**EXERCICE**
Poursuivez le texte sur la mort du juge Nébié à la suite de sa dernière phrase.

**TEXTE EXTRAIT**
• • • •
Certaines personnes privilégient déjà un mobile politique dans la mort du
juge. Avec les derniers développements, notamment la sortie du procureur
général, cette piste se précise-t-elle ?
• Piste
politique ou pas, seules les enquêtes pourraient nous fixer. Nous souhaitons
tous avoir une réponse claire à la question. Beaucoup disent qu’il était très
proche de Roch Marc Christian Kaboré avec qui il entretenait de bonnes
relations. D’aucuns disent qu’il avait aussi de très bonnes relations avec
certains ministres du gouvernement. Alors je ne sais pas maintenant en quoi
être proche d’un homme politique peut constituer un danger. Dans notre statut,
il est clair et net qu’il nous est défendu de faire la politique. Mais il
ne nous est pas interdit d’avoir des amis politiques.
Le juge
Nébié avait-il des relations qui pourraient nuire à certaines personnes, c’est
une question qu’on peut se poser.
Malheureusement
je n’ai jamais eu la chance d’aborder ces questions avec lui. Mais partout, on
pense que derrière ce crime se cache un mobile politique. Les enquêteurs
pourraient mettre l’accent sur cet aspect et auditionner même des hommes
politiques.
Le SAMAB a affirmé que le juge Nébié n’avait pas peur d’exprimer clairement
ses opinions. S’agissait-il d’opinions politiques ou juridiques ?
• Pour moi
c’est juridique, lorsque vous échangiez avec Nébié, s’il n’était pas
d’accord avec vous, il vous le disait. Plusieurs fois nous avons échangé sur
des sujets juridiques liés à notre syndicat, et lorsque vous exprimiez un point
de vue qu’il ne partageait pas, il vous donnait sa vision et sa lecture de la
chose. Pour ce qui est de la politique, c’est bizarre, mais on n’en parlait pas
trop ; donc je pense que c’est juridique, du reste, certains de ses
collègues au niveau du Conseil constitutionnel le disent également.
• • • •
**JEU DE DONNÉES**

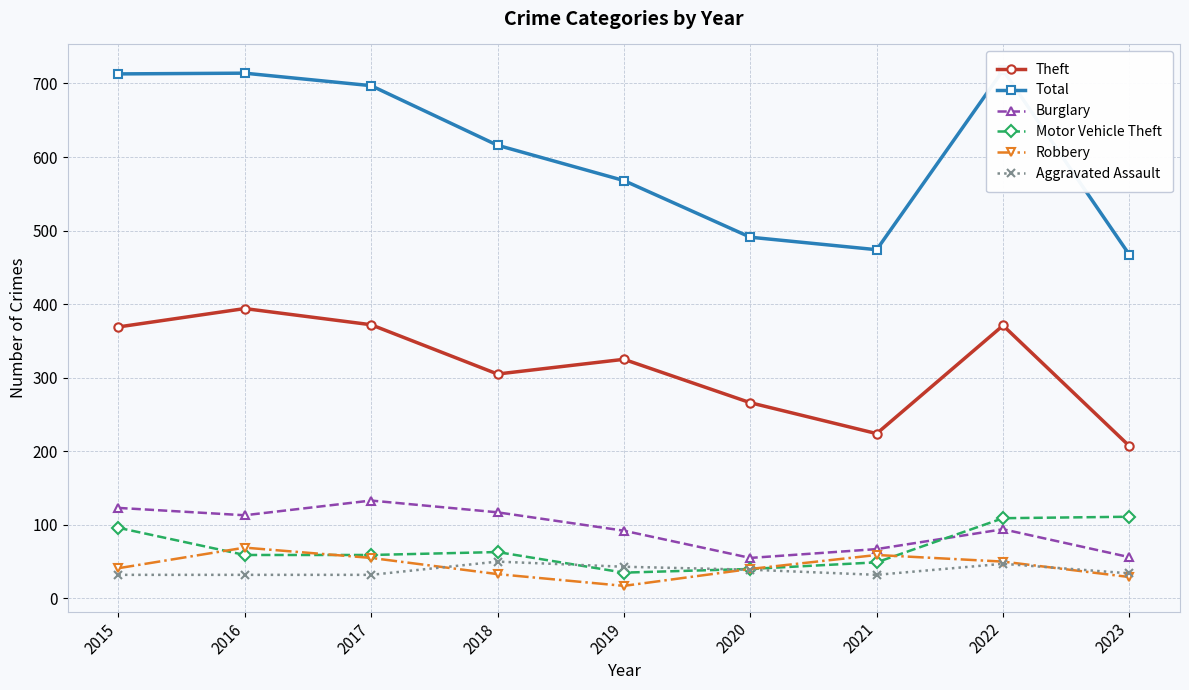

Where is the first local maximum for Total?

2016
• • • •
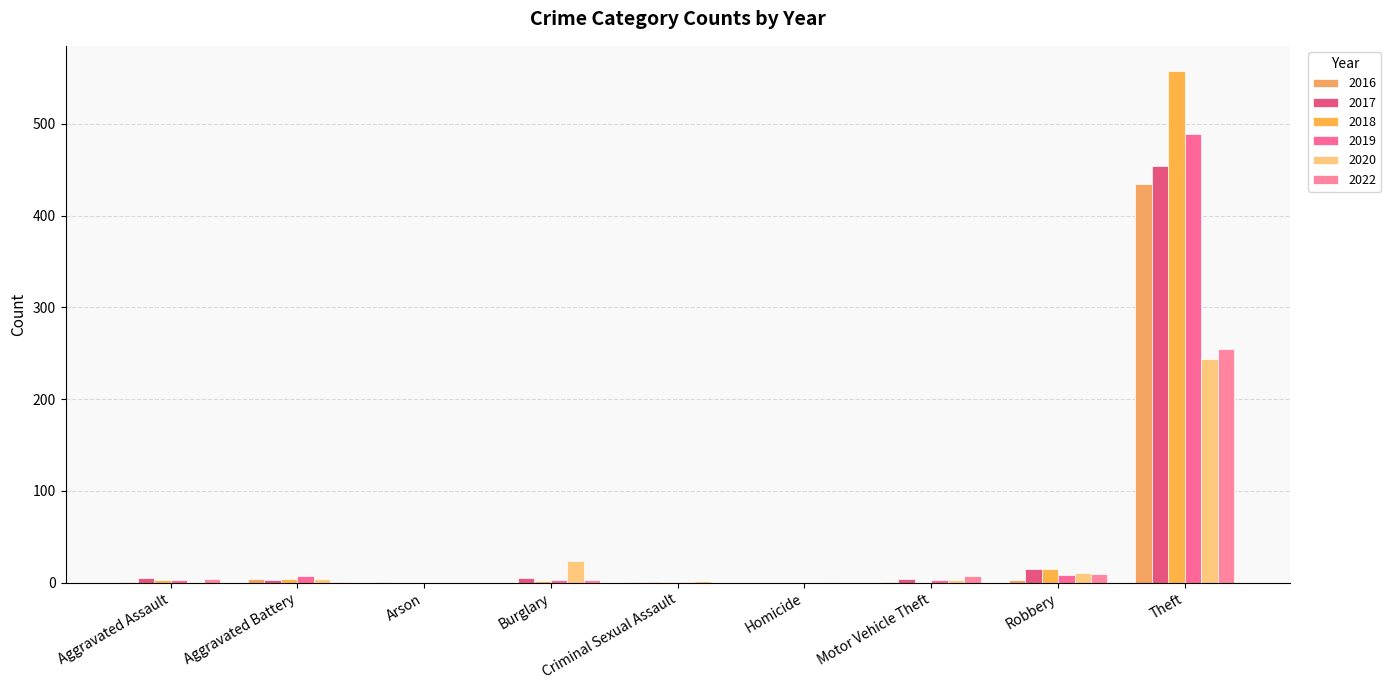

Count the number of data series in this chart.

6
• • • •
**PROBLÈME RÉSOLU**
Mais parfois, c’est difficile de séparer la politique du droit : par
exemple en ce qui concerne la révision de l’article 37, son ami Nama a
dit qu’il était contre l’organisation d’un référendum et la révision de cet
article qui est une question de droit. Vous, en tant que son camarade, quelle
était sa position ?
• Je vous
dis qu’on n’en a jamais parlé. C’est après sa mort que j’ai su qu’il était
fermement opposé à la révision de l’article 37. Une semaine avant sa mort,
j’étais avec lui, nous avons discuté de tout sauf de politique, et la seule
question qui peut s’apparenter à une question politique que nous avons
abordée, c’était le retrait des passeports diplomatiques à certaines
personnalités. Pour lui il ne fallait pas en faire un problème.
Dans le débat actuel concernant la révision de l’article 37 ou
l’organisation d’un éventuel référendum, en quoi un juge constitutionnel
peut-il faire pencher la balance d’un côté ou de l’autre ?
Sur ces
questions, chacun a sa position au sein du Conseil. Je n’y ai jamais siégé,
mais je sais comment ça fonctionne, car c’est à l’image des juridictions
auxquelles nous appartenons. C’est une Cour. Lorsqu’ils reçoivent un dossier,
il y a des délibérés et chacun donne son point de vue, ses arguments à tour de
rôle ; est-ce qu’un homme peut influencer les autres ? C’est bien
possible, mais je pense que cela devrait l’être par la force de ses arguments
juridiques.
L’une des missions du Conseil Constitutionnel est de contrôler la
conformité des lois avec la Constitution. Les décisions sont-elles prises à la
majorité ou à l’unanimité ?
• A ce que
je sache, c’est à la majorité.
Par qui M. Nébié a-t-il été nommé quand on sait que le chef de l’Etat
dispose d’un quota de trois noms, le président de l’Assemblée nationale, de
trois et le ministre de la Justice, de trois ?
• Sous
réserve de vérification, j’ai ouï dire juste après sa mort, qu’il aurait été
nommé par le président de l’Assemblée nationale (NDLR : en son temps Roch
Marc Christian Kaboré). Ces choses-là, on n’en parlait pas. On ne pouvait pas
s’attendre à sa mort de cette façon, c’est seulement maintenant qu’on
s’intéresse à ces questions qui, du reste, sont très importantes.
Dans votre déclaration publiée dans notre édition du lundi 2 juin, vous
dénonciez l’absence de communiqué officiel du gouvernement et du Conseil
Constitutionnel. Comment le SAMAB interprète-t-il cela ?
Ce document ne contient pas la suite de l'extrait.